In our study, evidence that the subset of patients who crossed over from one NHT to another had different characteristics from those who were treated with only one NHT may be inferred from the markedly longer median treatment duration on enzalutamide than abiraterone among those who only received first-line NHT only (12.92 vs 8.97 months) and the similarity in median treatment durations among patients who crossed over to the alternative NHT (9.77 with enzalutamide vs 9.20 months with abiraterone). We hypothesize that the NHT to NHT subsets may be enriched for those patients who developed subtle, subclinical progression (PSA increase with low volume radiographic changes or no changes); whereas those in the enzalutamide or abiraterone alone cohort may include those with more rapid mCRPC progression.

While there was a trend to better OS for enzalutamide-treated patients with second-line treatment with chemotherapy, this group was relatively underrepresented in our data (n = 255 patients). The overall population may have been enriched for patients who are not chemotherapy candidates, as evidenced by the relatively small proportion of patients (8%) who actually received second-line chemotherapy in this population. However, these rates of chemotherapy are consistent with previous real-world research [21].

We did not see a difference in OS in patients who switched from enzalutamide or abiraterone to other multi-line regimens (aside from direct crossover only, first-line treatment only, or second-line treatment with chemotherapy only). These patients may have a more indolent progression of cancer, but because each particular treatment pattern here is underrepresented, it was not feasible to trace their relative effectiveness.

Nearly half (49.05%) of the VHA patients analyzed received one line of treatment only, which may signal undertreatment in the VHA population. However, due to a median follow-up time of less than 20 months, 50% of these patients were still on treatment and some are therefore expected to receive additional therapies. Our findings are in line with real-world results from the Flatiron Health database wherein 51% of patients received only one line of therapy [21]. Similarly, the share of patients receiving sequential NHTs were at least as high in the VHA compared with the Flatiron Health database (17–25%) [21]. However, some degree of therapeutic inertia cannot be ruled out in the VHA as there was evidence of a lower use of radium-223 dichloride and sipuleucel-T in the VHA database (≤1%) relative to the Flatiron Health database (2–8%) [21].

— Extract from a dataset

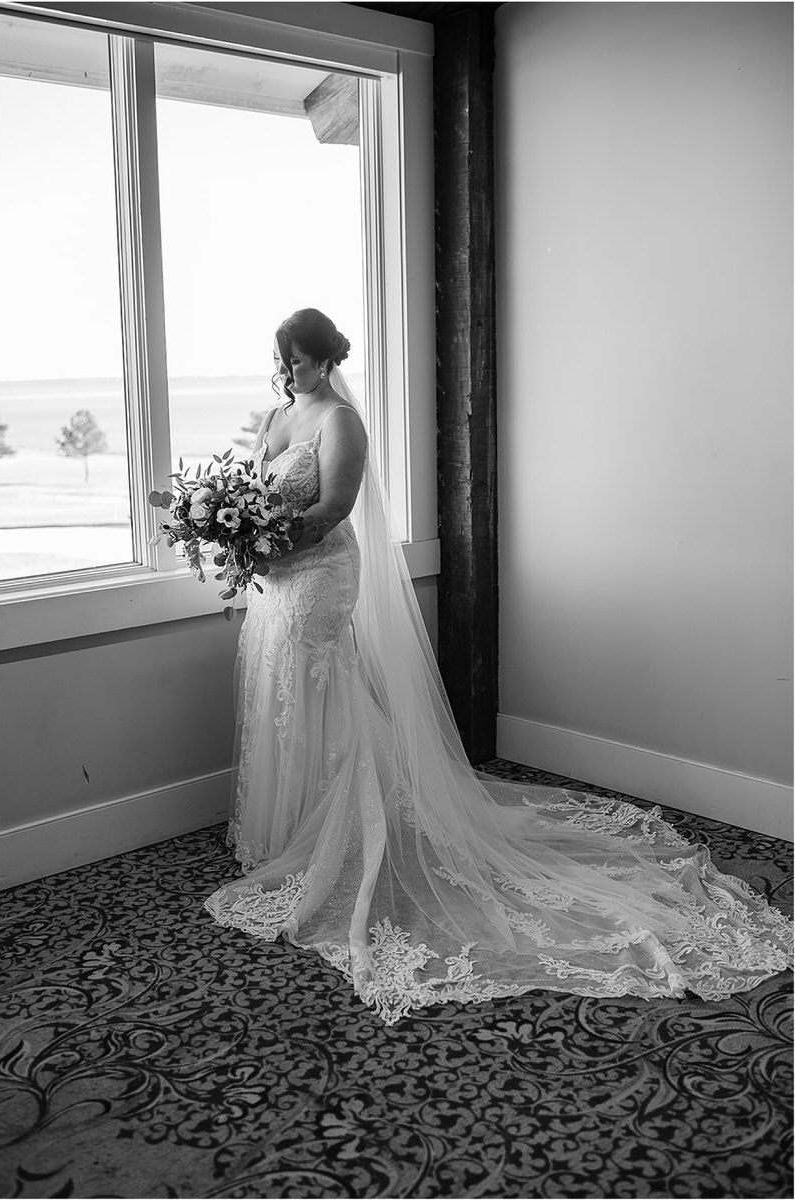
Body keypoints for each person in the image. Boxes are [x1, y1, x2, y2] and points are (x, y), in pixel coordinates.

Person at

Limitations of our study included those inherent to studies utilizing administrative claims databases, including possible coding errors or incorrect diagnoses entered. Our results may not be generalizable to younger patients, as VHA enrollees are predominantly older. Results of the VHA database analysis may not be generalizable to US populations of PC patients with other insurance. Importantly, the reported survival outcomes may be affected by differences with respect to disease severity, performance status, and other baseline patient characteristics that were not captured. Key prognostic variables such Gleason score, Eastern Cooperative Oncology Group performance status score, and number of metastases could not be controlled for. The direction of a potential bias for not being able to include these variables is unknown.

In conclusion, these results support the hypothesis that treatment with enzalutamide may lead to a reduced risk of death and prolonged survival versus abiraterone in patients with chemotherapy-naive mCRPC. However, the above limitations should be considered when applying these results. As both enzalutamide and abiraterone are likely to be used more frequently in earlier disease settings, including hormone-sensitive metastatic prostate cancer, it is important to know if there are real-world efficacy differences among these agents. These results support the rationale for prospective comparative effectiveness studies in the future.